Films by Filmmaker
Beverly Seckinger
Beverly Seckinger is an independent producer based in Tucson, Arizona. She is also a Professor in the School of Theatre, Film & Television at the University of Arizona, where she teaches courses in media production, documentary studies, and LGBT Studies. She isĀ a founding member of the university's Institute for Lesbian, Gay, Bisexual and Transgender Studies, and since 1993 has served as director of the Lesbian Looks Film & Video Series. Before joining the Media Arts faculty in 1991, she worked as a freelance producer in Philadelphia, and spent four years in Morocco, first as a Peace Corps Volunteer, and later as a literacy researcher.
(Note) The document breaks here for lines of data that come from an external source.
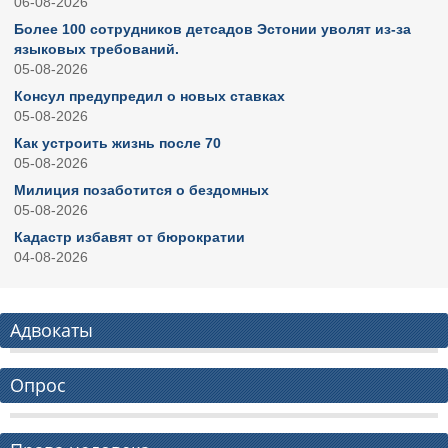
06-08-2026
Более 100 сотрудников детсадов Эстонии уволят из-за
языковых требований.
05-08-2026
Консул предупредил о новых ставках
05-08-2026
Как устроить жизнь после 70
05-08-2026
Милиция позаботится о бездомных
05-08-2026
Кадастр избавят от бюрократии
04-08-2026
Адвокаты
Опрос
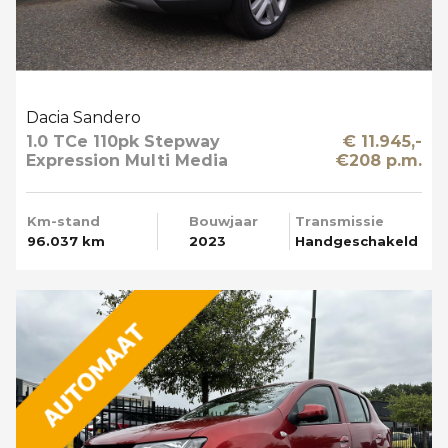
Dacia Sandero
1.0 TCe 110pk Stepway
€ 11.945,-
Expression Multi Media
€208 p.m.
Km-stand
Bouwjaar
Transmissie
96.037 km
2023
Handgeschakeld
Seckinger's diary/documentary Laramie Inside Out, an exploration of the ongoing reverberations in her hometown community of Matthew Shepard's 1998 murder, is licensed to American Public Television for broadcast on PBS affiliates. Her previous films include Mommie Queerest, a comic short about mother/daughter conflicts over gender socialization; Bottoms Up and Alice Unplugged, experimental satires on lesbian life in the 90's, both co-directed with Joyan Saunders; Planet in My Pocket, a critique of consumer multiculturalism; and Letter From Morocco, a personal documentary about neo-colonial relations. Her work has been screened at international festivals in the US, Europe, Canada, Australia and Latin America. Seckinger was the recipient of a Media Arts Fellowship for 2002 from the Arizona Commission on the Arts. In 2011, she directed a music video with an all-student crew for the song "Shine from the Valley," written by Tucson musician Mitzi Cowell in response to the mass shooting incident of January 8th. She is currently in production on Hippie Family Values, a feature-length documentary that explores the historical and contemporary hippie counterculture of the southwest. The project is supported by an Artist Project Grant from the Arizona Commission on the Arts, and a Research Fellowship from the Hanson Film Institute.